Investasi Triliunan, Serap Ribuan Tenaga Kerja
Hingga saat ini, KITB telah mencatatkan realisasi investasi sebesar Rp17,95 triliun dan menyerap tenaga kerja sebanyak 7.008 orang.
Menteri Koordinator Bidang Perekonomian Airlangga Hartarto menyebutkan, dari total 27 pelaku usaha yang bergabung, 7 tenant sudah beroperasi, 7 tenant dalam tahap konstruksi, dan 13 lainnya sedang persiapan pembangunan.
Kawasan ini telah dilengkapi berbagai infrastruktur vital, seperti jalan kawasan, akses tol, pengolahan air bersih dan limbah, fasilitas gas dan listrik, jetty, serta hunian bagi pekerja dan pabrik siap pakai.
Pemerintah juga menyiapkan insentif fiskal dan non-fiskal, termasuk pembebasan pajak dan kemudahan perizinan bagi para investor.

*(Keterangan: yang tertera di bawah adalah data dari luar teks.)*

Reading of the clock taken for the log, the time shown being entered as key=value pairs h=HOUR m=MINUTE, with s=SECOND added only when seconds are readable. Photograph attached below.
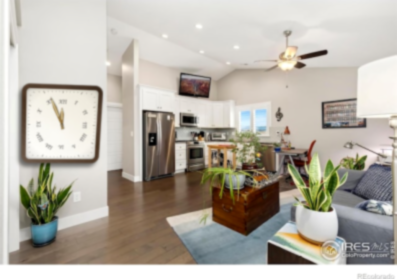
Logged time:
h=11 m=56
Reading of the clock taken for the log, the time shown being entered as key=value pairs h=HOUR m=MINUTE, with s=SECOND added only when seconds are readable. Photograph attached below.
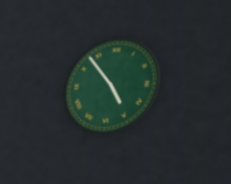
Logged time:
h=4 m=53
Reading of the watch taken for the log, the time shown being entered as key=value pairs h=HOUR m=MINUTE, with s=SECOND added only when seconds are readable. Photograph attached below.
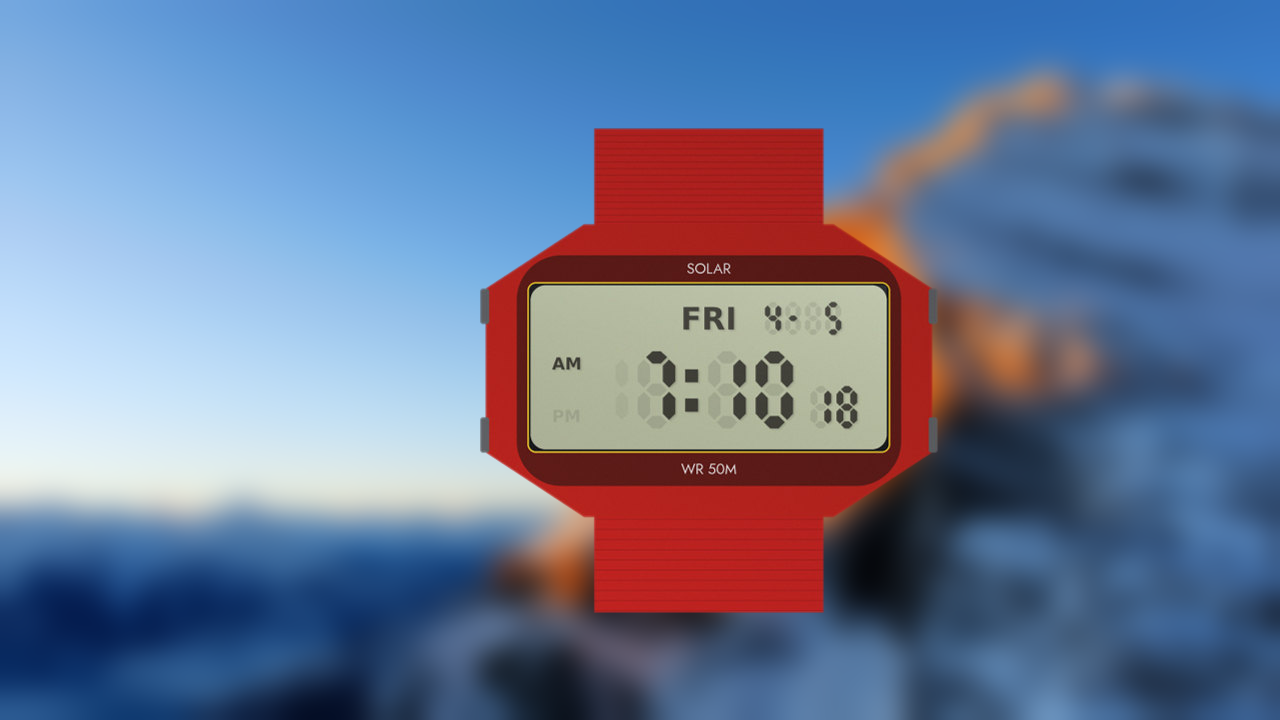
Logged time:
h=7 m=10 s=18
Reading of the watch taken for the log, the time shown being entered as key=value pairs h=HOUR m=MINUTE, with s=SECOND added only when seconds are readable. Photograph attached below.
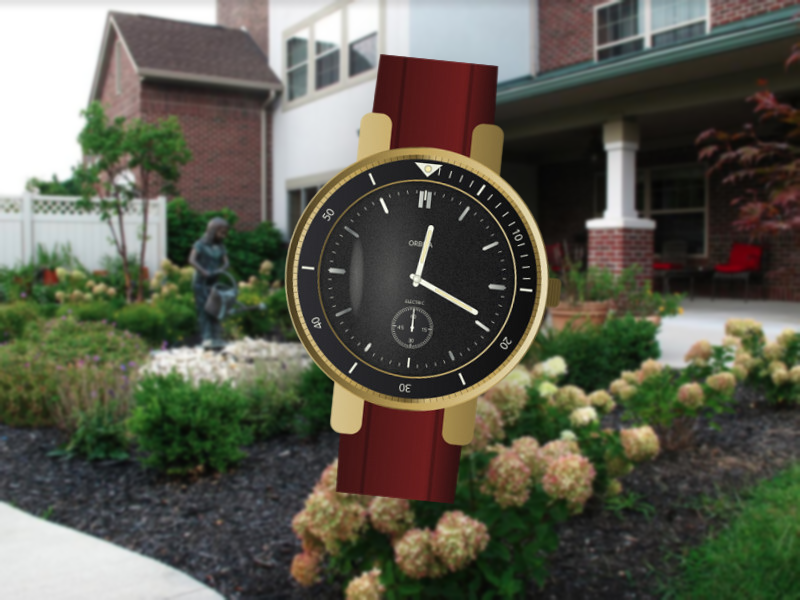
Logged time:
h=12 m=19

Daya Saing KEK di Kancah ASEAN
Persaingan pengembangan KEK tidak hanya terjadi di dalam negeri, tapi juga regional. Sebagai pembanding, Vietnam memiliki 4 KEK dengan luas 1,6 juta ha, Malaysia 6 KEK (2,15 juta ha), Thailand 10 KEK (622 ribu ha), dan Filipina 419 KEK (70 ribu ha).

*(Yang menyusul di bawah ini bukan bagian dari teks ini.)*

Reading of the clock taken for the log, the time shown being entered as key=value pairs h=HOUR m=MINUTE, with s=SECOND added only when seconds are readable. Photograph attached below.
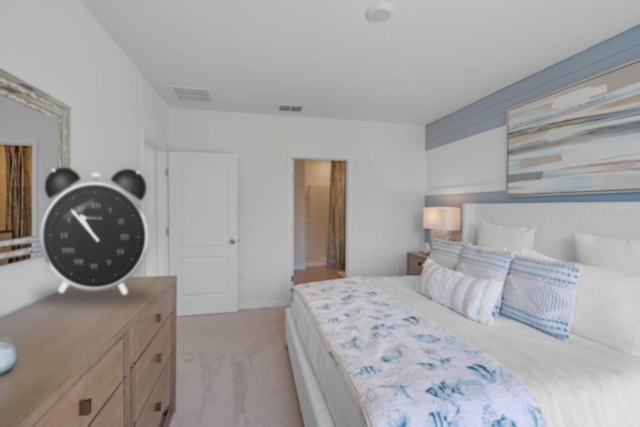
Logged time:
h=10 m=53
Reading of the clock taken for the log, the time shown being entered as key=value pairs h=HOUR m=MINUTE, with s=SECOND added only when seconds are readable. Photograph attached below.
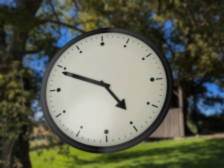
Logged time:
h=4 m=49
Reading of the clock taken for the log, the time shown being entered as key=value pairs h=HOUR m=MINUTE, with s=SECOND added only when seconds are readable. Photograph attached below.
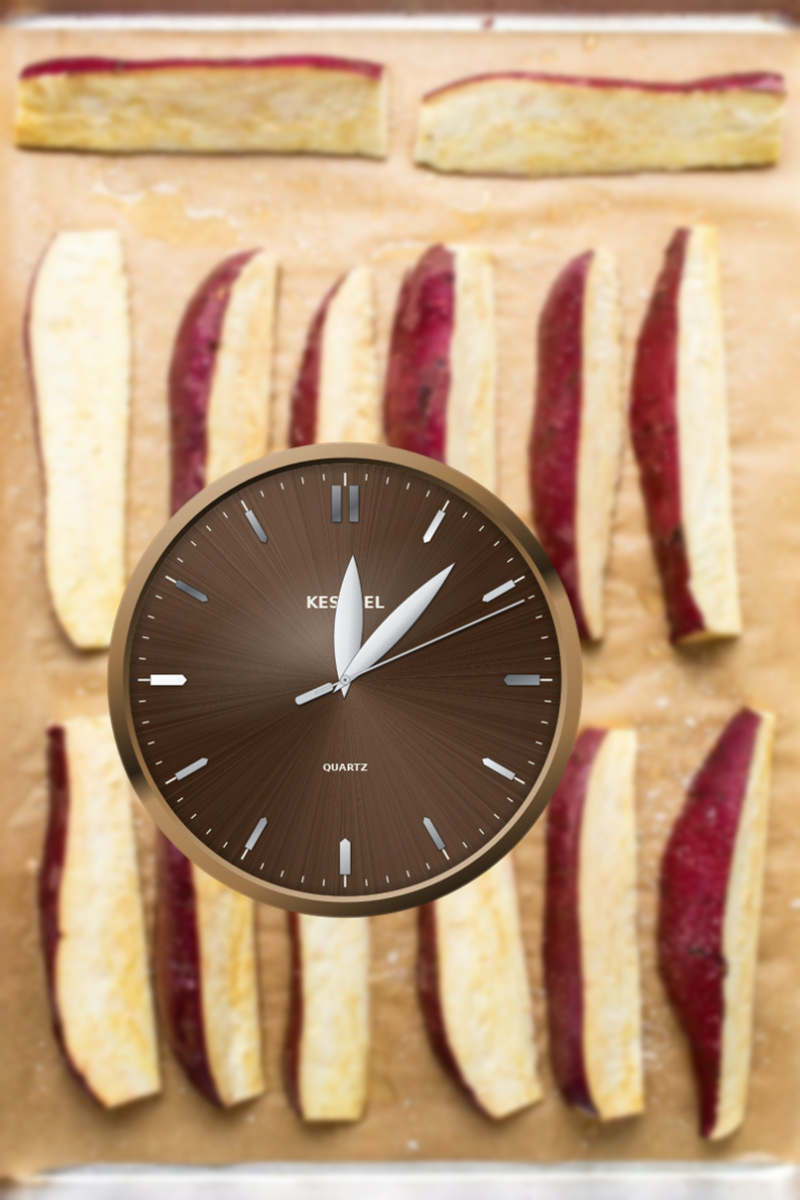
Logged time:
h=12 m=7 s=11
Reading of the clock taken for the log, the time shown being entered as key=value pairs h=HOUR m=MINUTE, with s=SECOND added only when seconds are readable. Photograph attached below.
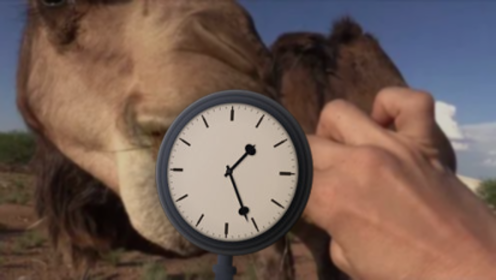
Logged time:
h=1 m=26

Indonesia sendiri memiliki 24 KEK dengan total luas 21 ribu ha, dengan fokus utama pada sektor industri manufaktur.
Kolaborasi Strategis Lewat Skema Two Countries Twin Parks
Kepala BUPP KEK, Ngurah Wirawan, menuturkan bahwa status KEK menjadikan kawasan ini lebih atraktif bagi investor. Dalam lima tahun ke depan, pihaknya menargetkan komitmen investasi sebesar Rp75 triliun dan penciptaan 50 ribu lapangan kerja.
Salah satu investor strategis adalah Republik Rakyat Tiongkok (RRT), yang menjalin kerja sama melalui kerangka Two Countries Twin Parks (TCTP). Inisiatif ini bertujuan mendorong kerja sama ekonomi, industri, hingga sektor strategis lainnya.
“Dengan adanya MoU ini mudah-mudahan bisa terealisasi, dengan investasi dari negara sahabat kita, Tiongkok. Ini merupakan tindak lanjut dari pertemuan Presiden Prabowo dengan Presiden Xi Jinping pada November lalu,” ungkap Menko Airlangga.
Penandatanganan nota kesepahaman antara KEK Industropolis Batang dan China State Construction Engineering Cooperation menandai komitmen awal investasi dan pengembangan kawasan. Nilai investasi TCTP diproyeksikan mencapai Rp60 triliun, dengan 500 hektare lahan KITB disiapkan sebagai tahap awal kerja sama tersebut.